身内に成長を感じさせているのは、嬉しくもあり気恥ずかしくもあった。

「そろそろお嫁さんに行ってしまうのかい?」

「え!そんなまだまだですよ。」

「ちょっと吉郎さん、香織はまだまだ幼いですわ。」

吉郎の唐突な質問に香織は焦った。やはり世間は香織の年を知ると結婚の話題をするのだ。

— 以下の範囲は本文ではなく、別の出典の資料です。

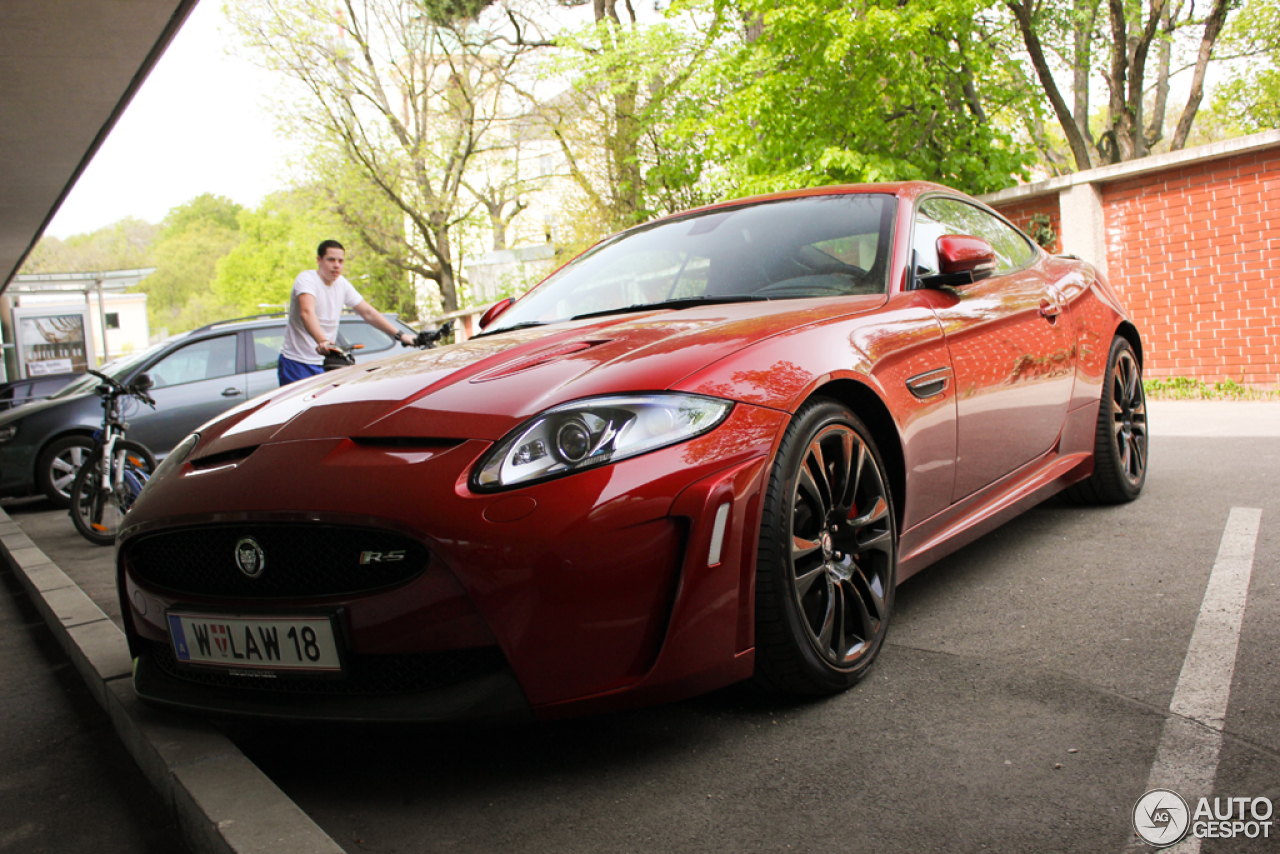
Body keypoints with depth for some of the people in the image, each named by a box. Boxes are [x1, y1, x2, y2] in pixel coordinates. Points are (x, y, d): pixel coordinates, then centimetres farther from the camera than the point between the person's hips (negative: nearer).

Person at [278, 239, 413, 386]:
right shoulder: (307, 278, -13)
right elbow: (307, 312, -31)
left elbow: (368, 313, 11)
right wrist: (322, 341, -49)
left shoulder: (342, 284, 7)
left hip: (325, 364, 6)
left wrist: (399, 335, 3)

「香織ちゃんがお嫁さんになってしまったら寂しいなあ。」

吉郎はどちらかというと寂しくなってしまう心配をしているようだった。

姉は香織が結婚の話題をしたくないのを察したようで、話題を変えてくれた。

「そういえば義弟の秋が香織に会いたがってたわ。今度うちに遊びにおいで。」

「ええ。秋さんとは数年会ってないですわ。」

そう言いながら、香織は幼馴染であった色白に黒髪の少年を思い出していた。

秋とは小さい頃よく遊んだ。彼の方が香織よりも二つ上だったが、そんなこと感じさせない気さくさが彼にはあった。

「香織ねえさま、和葉にご本読んでくださる?」

吉郎と姉との会話は和葉によってここで途切れてしまった。結婚の話題が上って少し焦っていた香織にとっては、良い助け舟であった。


夜も深くなってきたので、楽しい夕食会はお開きとなった。

香織のビスケットもみんなからの評価はよく一枚残さずに売れた。

「ビスケットごちそうさまでした。」

帰り際に黒川が香織のところへやってきてそう言った。

「黒川さまのおかげですけれど、今日のところは皆様にそのことを伏せておきましたわ。」

香織はそう言って笑った。

「そう言えば黒川さま、明日お時間ありますか?」

大事なことを忘れるところだった。黒川は眉をついっと上げた。

「ありますが、、何かお願い事ですか?」

察しが良いようである。実はと香織は続けた。

「明日街に軽井沢彫りの職人が売り物を持ってくるそうなのです。父にお願いしましたら、買ってもいいということなのでいきたいのですけれども、黒川さま連れていってくださいますか?」

「僕でよければもちろん連れていきますよ。」

嫌味の一つでも言われるかと思っていたが、彼は快諾してくれた。

香織は喜んでお礼を言い、彼を見送った。

(明日が楽しみだわ)

父と出かけたかったが、父は明日仕事があるのだ。

しかし初めて黒川と2人で出かけることも楽しみであった。